Foi inaugurada no dia 29 de agosto a Exposição Fatumbi, no Museu de Arte da Bahia em Salvador, como parte da celebração da abertura da Temporada França – Brasil 2025, sobre a obra e a história de Pierre Verger.

Pierre Verger (1902-1996) nasceu em Paris e foi fotógrafo, etnógrafo e antropólogo autodidata. Viajou por diferentes continentes registrando culturas e rituais, mas foi na Bahia, a partir dos anos 40, que encontrou sua casa. Ali, aproximou-se do candomblé e das tradições afro-brasileiras, que o levaram a um encontro definitivo com a África. Desde então, deixou de ser apenas o observador estrangeiro para se tornar também participante e mensageiro entre dois mundos.

A exposição conta essa história: Verger chega ao Brasil como fotógrafo e observador da cultura, registrando vivências em Recife e Salvador nos anos 40. Mas ali começa a se aproximar das pessoas e da cultura. Ao visitar o Benin, é iniciado no vodun e renasce como Fatumbi — “renascido pela graça do Ifá”, discípulo e mensageiro que passa a unir duas pontas. Ele se torna de certo modo um acadêmico — não no olhar distante do antropólogo que classifica um exotismo — mas porque vive, entende e percebe que pode auxiliar no compartilhamento da função cultural e ancestral do candomblé.

As três partes da exposição percorrem desde esse início até os anos 70, reunindo fotos conhecidas e inéditas a partir de pesquisa de Alex Baradel nos acervos da Fundação Pierre Verger, do Instituto Nacional do Audiovisual (INA), em Paris, e do Instituto Fundamental da África Negra (IFAN), em Dacar.

É difícil não pensar na apropriação cultural — um homem branco vindo da elite intelectual europeia que se torna babalaô, pai dos segredos. Mas Verger se entregou à experiência por uma necessidade que ele mesmo sentiu: se não entendiam iorubá, como poderia entender, explicar e repassar? Aprendendo, vivendo, escrevendo. Neste ponto, sua vantagem de elite foi usada para beneficiar quem não vinha do mesmo lugar.

Fica claro na exposição a sensibilidade e o amor que Fatumbi sentia pelo seu renascimento. Ele viveu na Bahia por mais de 50 anos, até a sua morte.

Na Fundação que leva seu nome, no Engenho Velho de Brotas, a estrutura parece precária, antiga. Mas o quarto em que Fatumbi vivia permanece como ele deixou. Me fez pensar que talvez não gostaria de mudar uma telha daquele lugar. Que vivia como vivia porque aquilo era parte dele, e era como ele comungava com o restante de sua comunidade.

Ao conhecer a Fundação Pierre Verger, talvez se espere encontrar apenas o fotógrafo e antropólogo. Mas o que se encontra lá é Fatumbi.

Alex Baradel, hoje diretor cultural da Fundação, já foi responsável pelo acervo do fotógrafo e é curador da Mostra Fatumbi. Foi ele quem me recebeu para uma entrevista. Contei a Alex que a experiência de cobertura dos eventos culturais que produzíamos no Fora do Eixo nos levou a desenvolver métodos para outros temas, como política e rua, porque a gente vivia aquilo. Não era um trabalho contratado para fotografar e escrever. Era nossa vida sendo contada pelo nosso olhar. Isso é nosso DNA.

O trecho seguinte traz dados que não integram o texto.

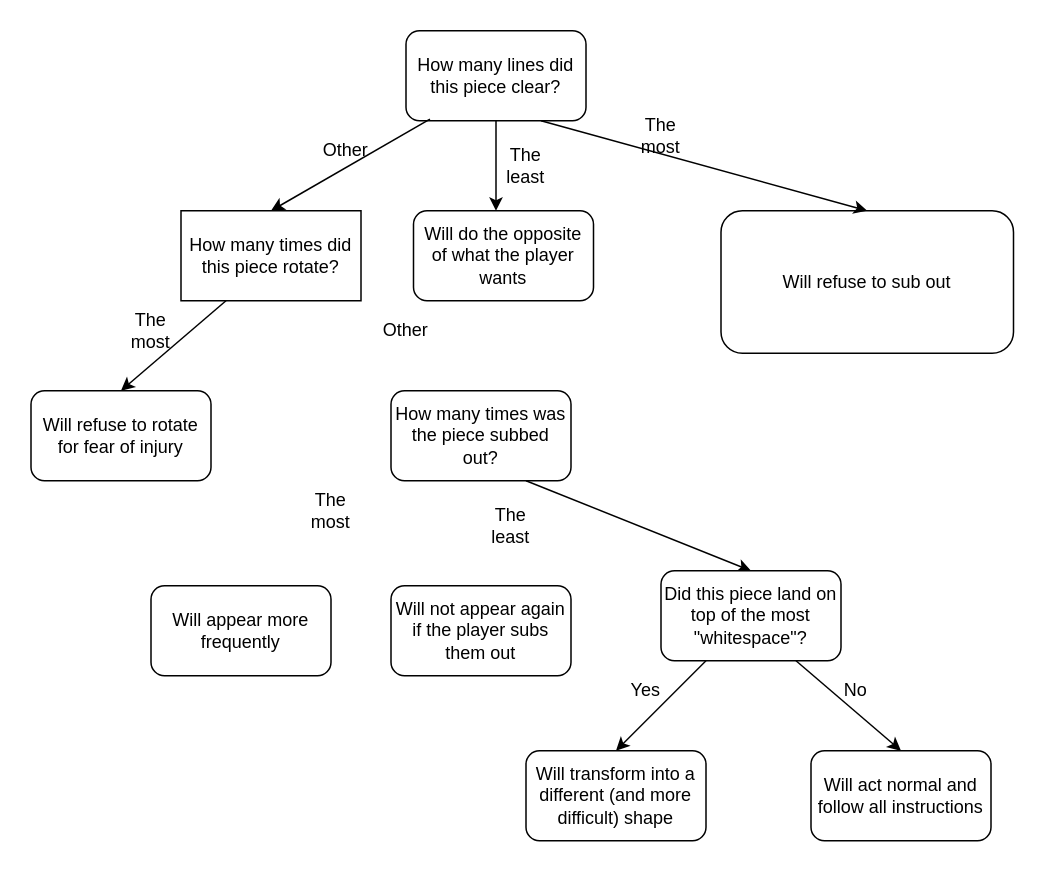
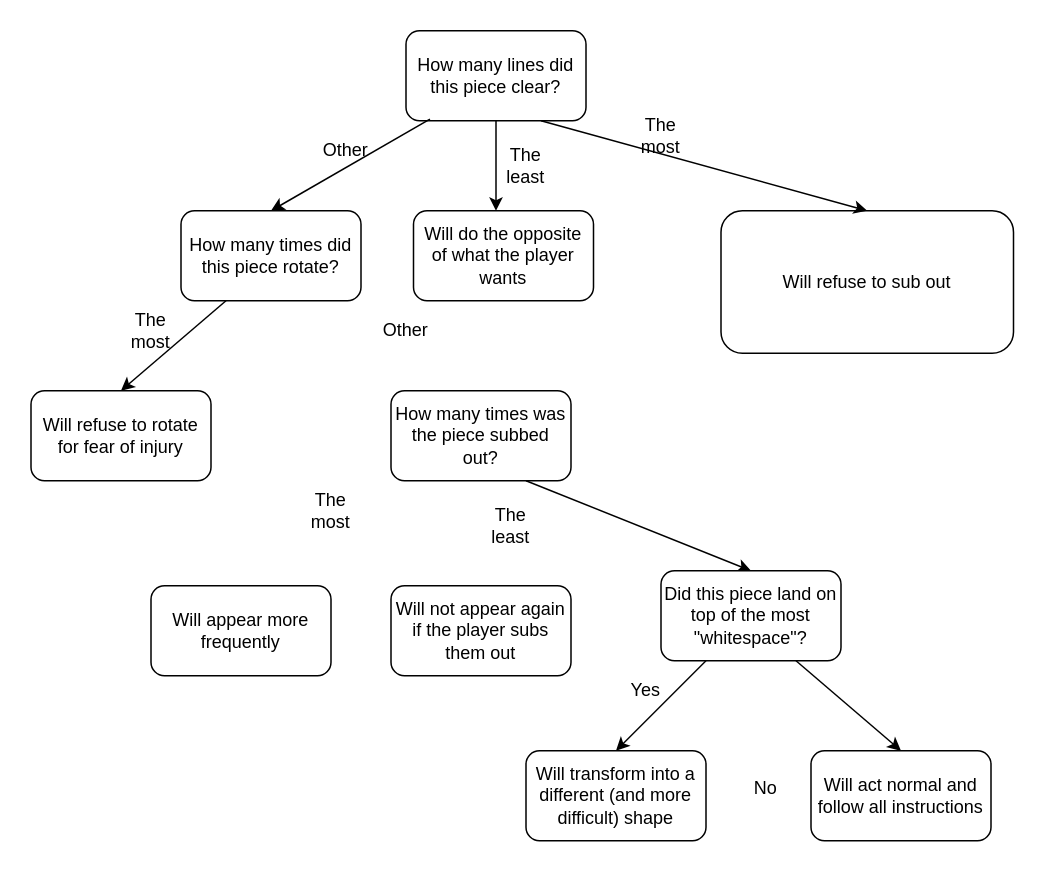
  <mxCell id="0" />
  <mxCell id="1" parent="0" />
  <mxCell id="2" value="Will appear more frequently" style="rounded=1;whiteSpace=wrap;html=1;" vertex="1" parent="1"><mxGeometry x="100" y="390" width="120" height="60" as="geometry" /></mxCell>
  <mxCell id="3" value="Will refuse to rotate for fear of injury" style="rounded=1;whiteSpace=wrap;html=1;" vertex="1" parent="1"><mxGeometry x="20" y="260" width="120" height="60" as="geometry" /></mxCell>
  <mxCell id="4" value="Will refuse to sub out" style="rounded=1;whiteSpace=wrap;html=1;direction=west;" vertex="1" parent="1"><mxGeometry x="480" y="140" width="195" height="95" as="geometry" /></mxCell>
  <mxCell id="5" value="Will not appear again if the player subs them out" style="rounded=1;whiteSpace=wrap;html=1;" vertex="1" parent="1"><mxGeometry x="260" y="390" width="120" height="60" as="geometry" /></mxCell>
  <mxCell id="6" value="Will transform into a different (and more difficult) shape" style="rounded=1;whiteSpace=wrap;html=1;" vertex="1" parent="1"><mxGeometry x="350" y="500" width="120" height="60" as="geometry" /></mxCell>
  <mxCell id="7" value="Will do the opposite of what the player wants" style="rounded=1;whiteSpace=wrap;html=1;" vertex="1" parent="1"><mxGeometry x="275" y="140" width="120" height="60" as="geometry" /></mxCell>
  <mxCell id="8" value="How many lines did this piece clear?" style="rounded=1;whiteSpace=wrap;html=1;" vertex="1" parent="1"><mxGeometry x="270" y="20" width="120" height="60" as="geometry" /></mxCell>
  <mxCell id="9" value="" style="endArrow=classic;html=1;exitX=0.75;exitY=1;exitDx=0;exitDy=0;entryX=0.5;entryY=1;entryDx=0;entryDy=0;" edge="1" parent="1" source="8" target="4"><mxGeometry width="50" height="50" relative="1" as="geometry"><mxPoint x="10" y="480" as="sourcePoint" /><mxPoint x="60" y="430" as="targetPoint" /></mxGeometry></mxCell>
  <mxCell id="10" value="The least" style="text;html=1;strokeColor=none;fillColor=none;align=center;verticalAlign=middle;whiteSpace=wrap;rounded=0;" vertex="1" parent="1"><mxGeometry x="330" y="100" width="40" height="20" as="geometry" /></mxCell>
  <mxCell id="11" value="The most" style="text;html=1;strokeColor=none;fillColor=none;align=center;verticalAlign=middle;whiteSpace=wrap;rounded=0;" vertex="1" parent="1"><mxGeometry x="420" y="80" width="40" height="20" as="geometry" /></mxCell>
  <mxCell id="12" value="" style="endArrow=classic;html=1;exitX=0.5;exitY=1;exitDx=0;exitDy=0;" edge="1" parent="1" source="8"><mxGeometry width="50" height="50" relative="1" as="geometry"><mxPoint x="370" y="90" as="sourcePoint" /><mxPoint x="330" y="140" as="targetPoint" /></mxGeometry></mxCell>
  <mxCell id="13" value="Other" style="text;html=1;strokeColor=none;fillColor=none;align=center;verticalAlign=middle;whiteSpace=wrap;rounded=0;" vertex="1" parent="1"><mxGeometry x="210" y="90" width="40" height="20" as="geometry" /></mxCell>
- <mxCell id="14" value="How many times did this piece rotate?" style="whiteSpace=wrap;html=1;rounded=0;" vertex="1" parent="1"><mxGeometry x="120" y="140" width="120" height="60" as="geometry" /></mxCell>
+ <mxCell id="14" value="How many times did this piece rotate?" style="rounded=1;whiteSpace=wrap;html=1;" vertex="1" parent="1"><mxGeometry x="120" y="140" width="120" height="60" as="geometry" /></mxCell>
  <mxCell id="15" value="" style="endArrow=classic;html=1;exitX=0.133;exitY=0.983;exitDx=0;exitDy=0;exitPerimeter=0;entryX=0.5;entryY=0;entryDx=0;entryDy=0;" edge="1" parent="1" source="8" target="14"><mxGeometry width="50" height="50" relative="1" as="geometry"><mxPoint x="340" y="90" as="sourcePoint" /><mxPoint x="190" y="160" as="targetPoint" /></mxGeometry></mxCell>
  <mxCell id="16" value="" style="endArrow=classic;html=1;exitX=0.25;exitY=1;exitDx=0;exitDy=0;entryX=0.5;entryY=0;entryDx=0;entryDy=0;" edge="1" parent="1" source="14" target="3"><mxGeometry width="50" height="50" relative="1" as="geometry"><mxPoint x="-40" y="720" as="sourcePoint" /><mxPoint x="10" y="670" as="targetPoint" /></mxGeometry></mxCell>
  <mxCell id="17" value="The most" style="text;html=1;strokeColor=none;fillColor=none;align=center;verticalAlign=middle;whiteSpace=wrap;rounded=0;" vertex="1" parent="1"><mxGeometry x="80" y="210" width="40" height="20" as="geometry" /></mxCell>
  <mxCell id="18" value="Other" style="text;html=1;strokeColor=none;fillColor=none;align=center;verticalAlign=middle;whiteSpace=wrap;rounded=0;" vertex="1" parent="1"><mxGeometry x="250" y="210" width="40" height="20" as="geometry" /></mxCell>
  <mxCell id="19" value="How many times was the piece subbed out?" style="rounded=1;whiteSpace=wrap;html=1;" vertex="1" parent="1"><mxGeometry x="260" y="260" width="120" height="60" as="geometry" /></mxCell>
  <mxCell id="20" value="The most" style="text;html=1;strokeColor=none;fillColor=none;align=center;verticalAlign=middle;whiteSpace=wrap;rounded=0;" vertex="1" parent="1"><mxGeometry x="200" y="330" width="40" height="20" as="geometry" /></mxCell>
  <mxCell id="21" value="The least" style="text;html=1;strokeColor=none;fillColor=none;align=center;verticalAlign=middle;whiteSpace=wrap;rounded=0;" vertex="1" parent="1"><mxGeometry x="320" y="340" width="40" height="20" as="geometry" /></mxCell>
  <mxCell id="22" value="" style="endArrow=classic;html=1;exitX=0.75;exitY=1;exitDx=0;exitDy=0;entryX=0.5;entryY=0;entryDx=0;entryDy=0;" edge="1" parent="1" source="19" target="23"><mxGeometry width="50" height="50" relative="1" as="geometry"><mxPoint x="20" y="580" as="sourcePoint" /><mxPoint x="490" y="380" as="targetPoint" /></mxGeometry></mxCell>
  <mxCell id="23" value="Did this piece land on top of the most &quot;whitespace&quot;?" style="rounded=1;whiteSpace=wrap;html=1;" vertex="1" parent="1"><mxGeometry x="440" y="380" width="120" height="60" as="geometry" /></mxCell>
  <mxCell id="24" value="" style="endArrow=classic;html=1;exitX=0.25;exitY=1;exitDx=0;exitDy=0;entryX=0.5;entryY=0;entryDx=0;entryDy=0;" edge="1" parent="1" source="23" target="6"><mxGeometry width="50" height="50" relative="1" as="geometry"><mxPoint x="20" y="660" as="sourcePoint" /><mxPoint x="70" y="610" as="targetPoint" /></mxGeometry></mxCell>
  <mxCell id="25" value="Yes" style="text;html=1;strokeColor=none;fillColor=none;align=center;verticalAlign=middle;whiteSpace=wrap;rounded=0;" vertex="1" parent="1"><mxGeometry x="410" y="450" width="40" height="20" as="geometry" /></mxCell>
- <mxCell id="26" value="No" style="text;html=1;strokeColor=none;fillColor=none;align=center;verticalAlign=middle;whiteSpace=wrap;rounded=0;" vertex="1" parent="1"><mxGeometry x="550" y="450" width="40" height="20" as="geometry" /></mxCell>
+ <mxCell id="26" value="No" style="text;html=1;strokeColor=none;fillColor=none;align=center;verticalAlign=middle;whiteSpace=wrap;rounded=0;" vertex="1" parent="1"><mxGeometry x="490" y="515" width="40" height="20" as="geometry" /></mxCell>
  <mxCell id="27" value="" style="endArrow=classic;html=1;exitX=0.75;exitY=1;exitDx=0;exitDy=0;entryX=0.5;entryY=0;entryDx=0;entryDy=0;" edge="1" parent="1" source="23" target="28"><mxGeometry width="50" height="50" relative="1" as="geometry"><mxPoint x="20" y="630" as="sourcePoint" /><mxPoint x="560" y="500" as="targetPoint" /></mxGeometry></mxCell>
  <mxCell id="28" value="Will act normal and follow all instructions" style="rounded=1;whiteSpace=wrap;html=1;" vertex="1" parent="1"><mxGeometry x="540" y="500" width="120" height="60" as="geometry" /></mxCell>
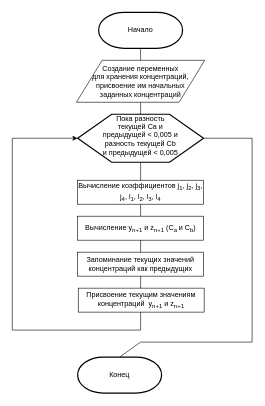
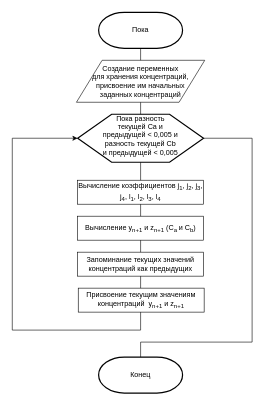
  <mxCell id="0" />
  <mxCell id="1" parent="0" />
- <mxCell id="2" value="Начало" style="strokeWidth=2;html=1;shape=mxgraph.flowchart.terminator;whiteSpace=wrap;" vertex="1" parent="1"><mxGeometry x="164" y="20" width="140" height="60" as="geometry" /></mxCell>
- <mxCell id="3" value="Конец" style="strokeWidth=2;html=1;shape=mxgraph.flowchart.terminator;whiteSpace=wrap;" vertex="1" parent="1"><mxGeometry x="129" y="594.998" width="140" height="60" as="geometry" /></mxCell>
+ <mxCell id="2" value="Пока" style="strokeWidth=2;html=1;shape=mxgraph.flowchart.terminator;whiteSpace=wrap;" vertex="1" parent="1"><mxGeometry x="164" y="20" width="140" height="60" as="geometry" /></mxCell>
+ <mxCell id="3" value="Конец" style="strokeWidth=2;html=1;shape=mxgraph.flowchart.terminator;whiteSpace=wrap;" vertex="1" parent="1"><mxGeometry x="164" y="594.998" width="140" height="60" as="geometry" /></mxCell>
  <mxCell id="4" value="" style="endArrow=none;html=1;entryX=0.5;entryY=1;entryDx=0;entryDy=0;entryPerimeter=0;" edge="1" parent="1" target="2"><mxGeometry width="50" height="50" relative="1" as="geometry"><mxPoint x="234" y="550" as="sourcePoint" /><mxPoint x="140" y="190" as="targetPoint" /></mxGeometry></mxCell>
  <mxCell id="5" value="Создание переменных&lt;br&gt;для хранения концентраций, присвоение им начальных &lt;br&gt;заданных концентраций" style="shape=parallelogram;perimeter=parallelogramPerimeter;whiteSpace=wrap;html=1;" vertex="1" parent="1"><mxGeometry x="127" y="100" width="214" height="70" as="geometry" /></mxCell>
  <mxCell id="6" value="" style="verticalLabelPosition=bottom;verticalAlign=top;html=1;strokeWidth=2;shape=hexagon;perimeter=hexagonPerimeter2;arcSize=6;size=0.27;" vertex="1" parent="1"><mxGeometry x="129" y="190" width="210" height="80" as="geometry" /></mxCell>
  <mxCell id="7" value="Пока разность текущей Ca и предыдущей &amp;lt; 0,005 и разность текущей Cb и предыдущей &amp;lt; 0,005" style="text;html=1;strokeColor=none;fillColor=none;align=center;verticalAlign=middle;whiteSpace=wrap;rounded=0;" vertex="1" parent="1"><mxGeometry x="169" y="215" width="130" height="20" as="geometry" /></mxCell>
  <mxCell id="8" value="Вычисление коэффициентов j&lt;sub&gt;1&lt;/sub&gt;, j&lt;sub&gt;2&lt;/sub&gt;, j&lt;sub&gt;3&lt;/sub&gt;, j&lt;sub&gt;4&lt;/sub&gt;, l&lt;sub&gt;1&lt;/sub&gt;, l&lt;sub&gt;2&lt;/sub&gt;, l&lt;sub&gt;3&lt;/sub&gt;, l&lt;sub&gt;4&lt;/sub&gt;" style="rounded=0;whiteSpace=wrap;html=1;" vertex="1" parent="1"><mxGeometry x="129" y="300" width="210" height="40" as="geometry" /></mxCell>
  <mxCell id="9" value="Вычисление y&lt;sub&gt;n+1&lt;/sub&gt;&amp;nbsp;и z&lt;sub&gt;n+1&lt;/sub&gt;&amp;nbsp;(C&lt;sub&gt;a &lt;/sub&gt;и C&lt;sub&gt;b&lt;/sub&gt;)" style="rounded=0;whiteSpace=wrap;html=1;" vertex="1" parent="1"><mxGeometry x="129" y="360" width="210" height="40" as="geometry" /></mxCell>
  <mxCell id="10" value="Присвоение текущим значениям концентраций&amp;nbsp;&amp;nbsp;y&lt;sub&gt;n+1&lt;/sub&gt;&amp;nbsp;и z&lt;sub&gt;n+1&lt;/sub&gt;" style="rounded=0;whiteSpace=wrap;html=1;" vertex="1" parent="1"><mxGeometry x="130" y="480" width="210" height="40" as="geometry" /></mxCell>
  <mxCell id="11" value="Запоминание текущих значений концентраций как предыдущих" style="rounded=0;whiteSpace=wrap;html=1;" vertex="1" parent="1"><mxGeometry x="129" y="420" width="210" height="40" as="geometry" /></mxCell>
  <mxCell id="12" value="" style="endArrow=none;html=1;" edge="1" parent="1"><mxGeometry width="50" height="50" relative="1" as="geometry"><mxPoint x="20" y="550" as="sourcePoint" /><mxPoint x="234" y="550" as="targetPoint" /></mxGeometry></mxCell>
  <mxCell id="13" value="" style="endArrow=none;html=1;" edge="1" parent="1"><mxGeometry width="50" height="50" relative="1" as="geometry"><mxPoint x="20" y="230" as="sourcePoint" /><mxPoint x="20" y="550" as="targetPoint" /></mxGeometry></mxCell>
  <mxCell id="14" value="" style="endArrow=classic;html=1;entryX=0;entryY=0.5;entryDx=0;entryDy=0;" edge="1" parent="1" target="6"><mxGeometry width="50" height="50" relative="1" as="geometry"><mxPoint x="20" y="230" as="sourcePoint" /><mxPoint x="-30" y="260" as="targetPoint" /></mxGeometry></mxCell>
  <mxCell id="15" value="" style="endArrow=none;html=1;entryX=1;entryY=0.5;entryDx=0;entryDy=0;" edge="1" parent="1" target="6"><mxGeometry width="50" height="50" relative="1" as="geometry"><mxPoint x="420" y="230" as="sourcePoint" /><mxPoint x="510" y="350" as="targetPoint" /></mxGeometry></mxCell>
  <mxCell id="16" value="" style="endArrow=none;html=1;" edge="1" parent="1"><mxGeometry width="50" height="50" relative="1" as="geometry"><mxPoint x="420" y="570" as="sourcePoint" /><mxPoint x="420" y="230" as="targetPoint" /></mxGeometry></mxCell>
  <mxCell id="17" value="" style="endArrow=none;html=1;" edge="1" parent="1"><mxGeometry width="50" height="50" relative="1" as="geometry"><mxPoint x="234" y="570" as="sourcePoint" /><mxPoint x="420" y="570" as="targetPoint" /></mxGeometry></mxCell>
  <mxCell id="18" value="" style="endArrow=none;html=1;entryX=0.5;entryY=0;entryDx=0;entryDy=0;entryPerimeter=0;" edge="1" parent="1" target="3"><mxGeometry width="50" height="50" relative="1" as="geometry"><mxPoint x="234" y="570" as="sourcePoint" /><mxPoint x="70" y="600" as="targetPoint" /></mxGeometry></mxCell>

Ele me levou para dentro da exposição, que ainda não tinha sido aberta, e leu uma frase dita por Fatumbi:

Quando eu cheguei na Bahia, eu era fotógrafo jornalista, e o candomblé era uma das coisas que eu queria fotografar. Eu era obcecado pelo assunto, mas com o tempo fiquei mais discreto. E a partir de certo momento, me recusei a publicar as fotografias na revista que havia me encomendado essas imagens, pois considerei que faria fotografias que não agradariam as pessoas que eu tinha ido documentar e que viraram meus amigos. Eu me sentia muito mais próximo deles do que dos leitores, que para mim, eram pessoas desconhecidas. Inclusive, isso quase me custou meu emprego no Cruzeiro, já que, a partir daquele momento, não trabalhei mais para eles.

Esse sentimento — de não querer agradar o externo, mas entender seu lugar na comunidade e contar sua história — nos aproxima, e ajuda a compreender porque ele retratou tão bem o candomblé.

Além de Alex, Emo de Medeiros é outro curador da exposição. Artista franco-beninense, descendente de beninenses afro-brasileiros, pesquisou a obra de Verger, mas também ocupa uma sala inteira com obras suas, reunidas na mostra FatumbIA, que merece uma próxima coluna.

A Exposição Fatumbi fica em cartaz no Museu de Arte da Bahia até o dia 30 de novembro.